父の命じられたとおりにしか生きられない、不自由な生活に。
学内では自由奔放に過ごしているように見えて、その実は父の命令に縛られていた。
ふさわしい結婚相手が見つかっても、見つからなくても。
卒業したところで仕官の道はすでに絶たれている。実家に戻され、父の道具であることになんら変わりのない生活が待っているだけだ。
もはや生きる意味はない。
最初からなかった。
だから、絶望した。
しかし――。
ただ絶望するだけの、お行儀のよい性格でなかったのが災いしたのか。
ザーラ・イェッセルは、渇望してしまったのだ。
この不自由極まりない人生からの脱却を――。
『我らが神に祈りたまえ。ルシファイラは渇望の種類にではなく、その質にこそ応えてくださるだろう』
バル・アゴス男爵に会ったのは、二ヵ月前のことだ。
紳士然としながらも、どこか妖しい雰囲気をまとう男だった。
いまさら神に縋る気はなかった。
それでも、バル・アゴスに魅入られるかのように彼女は祈った。
そして――。
『ああ、その渇望は心地よい。〝器〟としては脆弱に過ぎるが、お試しにはちょうどよいか』
そんな声が頭の中で響いた直後、何かが自分の中に入ってきた。
お試しとの言葉のとおり、彼女はただの手始め。よりふさわしい〝器〟を求めての、実験として選ばれたに過ぎない。

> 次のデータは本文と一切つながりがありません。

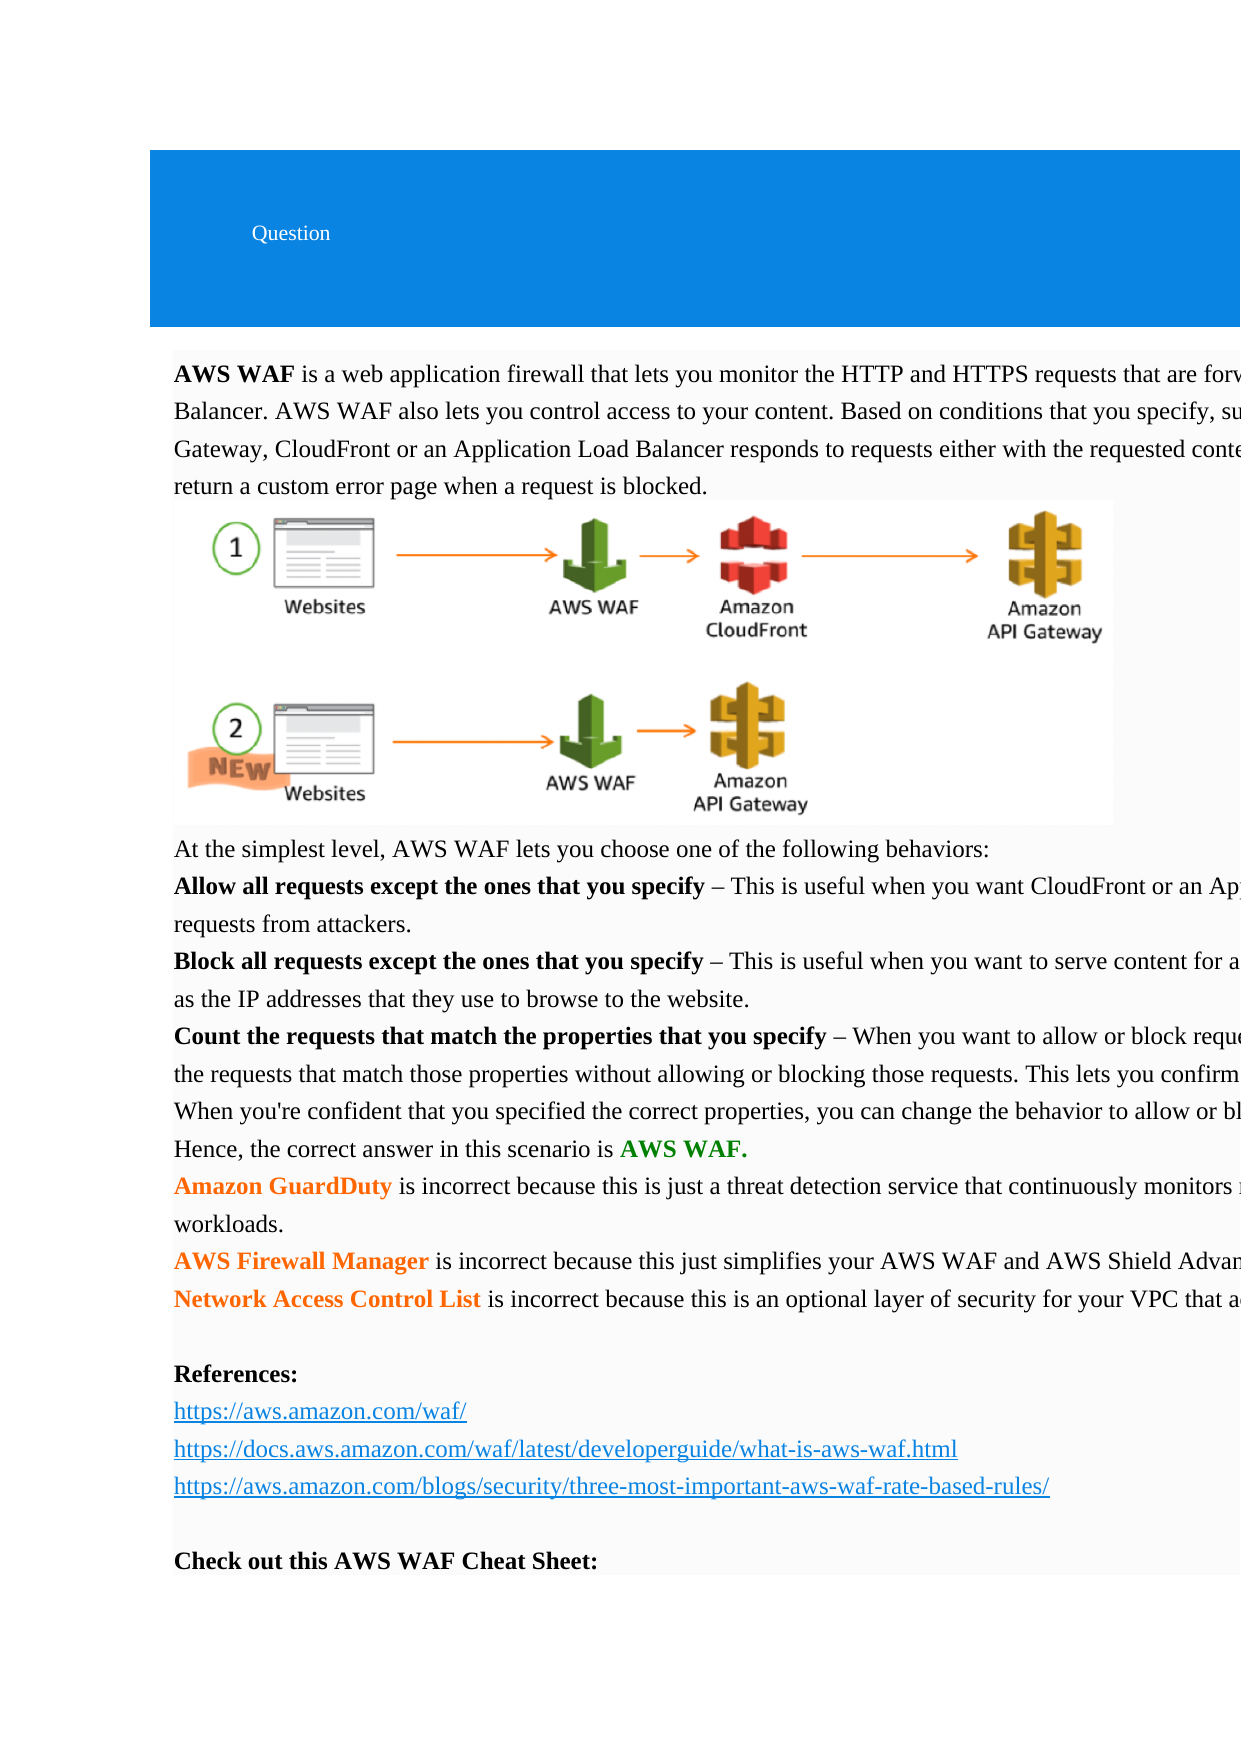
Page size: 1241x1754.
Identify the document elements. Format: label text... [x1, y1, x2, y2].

picture [173, 500, 1114, 825]
table_header [150, 150, 228, 327]
table_header Question [228, 150, 1240, 327]
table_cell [150, 327, 1240, 1598]
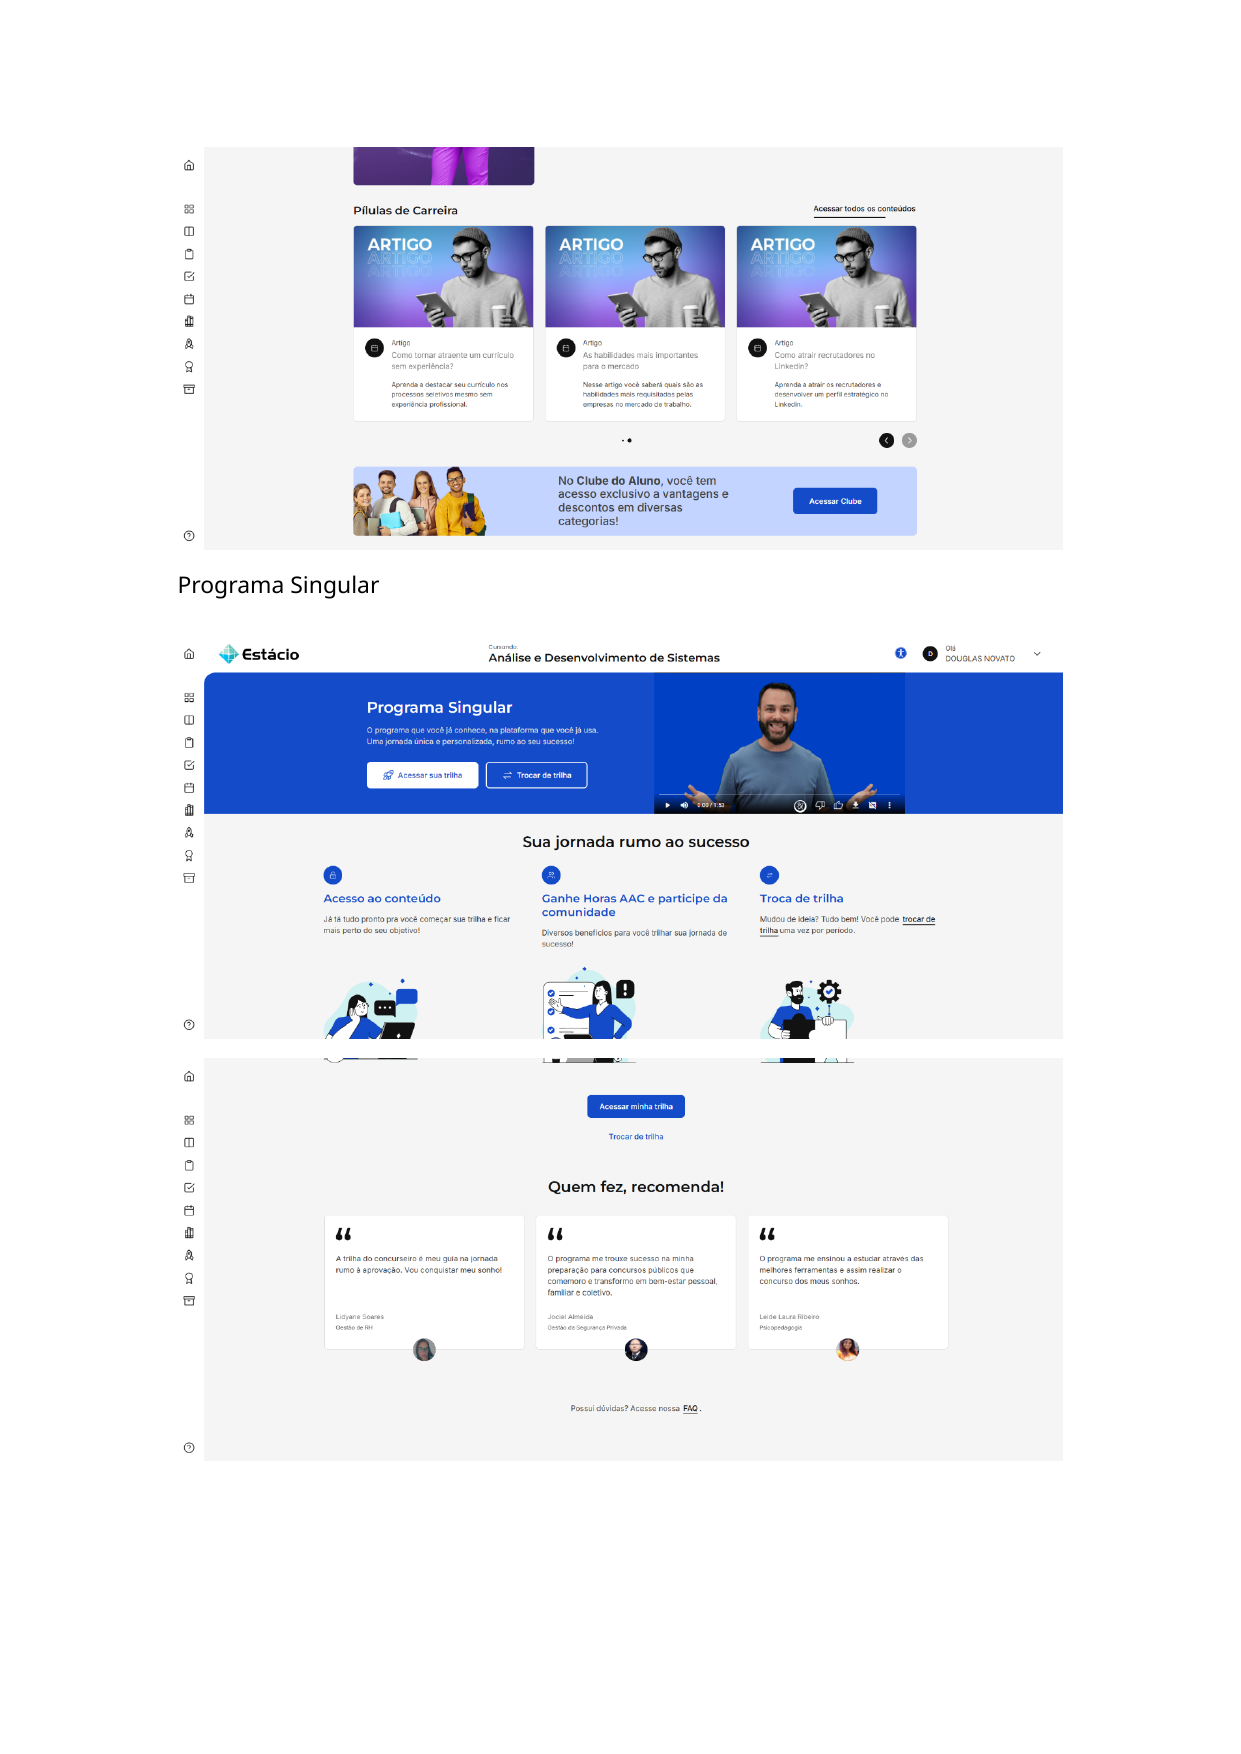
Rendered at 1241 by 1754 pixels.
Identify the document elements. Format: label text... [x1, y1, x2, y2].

ゆえに本体と密にする王妃ギーゼロッテとは意識を共有できていない。
神たる力をほんの少し分け与えられただけの、使い捨てだ。
しかし元々が諦めの悪さを見初められた彼女だ。
自身を融合したまま、より大きな〝器〟へ移り替わるのを目論んでいた。
(シャルロッテ・ゼンフィスでもよいのだけど、それには彼が邪魔になる)
ならば先に彼に移り、その器の質を見極めてからでも遅くはない。
(もしかしたら、あの娘より馴染むかもしれないしね)
さらには正体不明の黒い戦士。その男にも近づけるかもしれなかった。
「というわけで、アタシは今から彼に会いに行ってくるわ。お互い、がんばりましょうね」
肩を竦めるアレクセイにひらひらと手を振って、ザーラはティアリエッタ教授の研究棟へ足を運んだ。しかし――。
(何が、起きているの……?)
乱雑な会議スペースの只中で、ザーラは身動きが取れないでいた。
テーブルの向かいにはハルト・ゼンフィス。部屋の入り口にはティアリエッタが、こちらも硬直して動けない様子だ。
そして、ザーラが視線を横に向けたその先には。
「お前、魔人だな」
全身黒一色の、奇妙な男がずびしっと指を突き差していた――。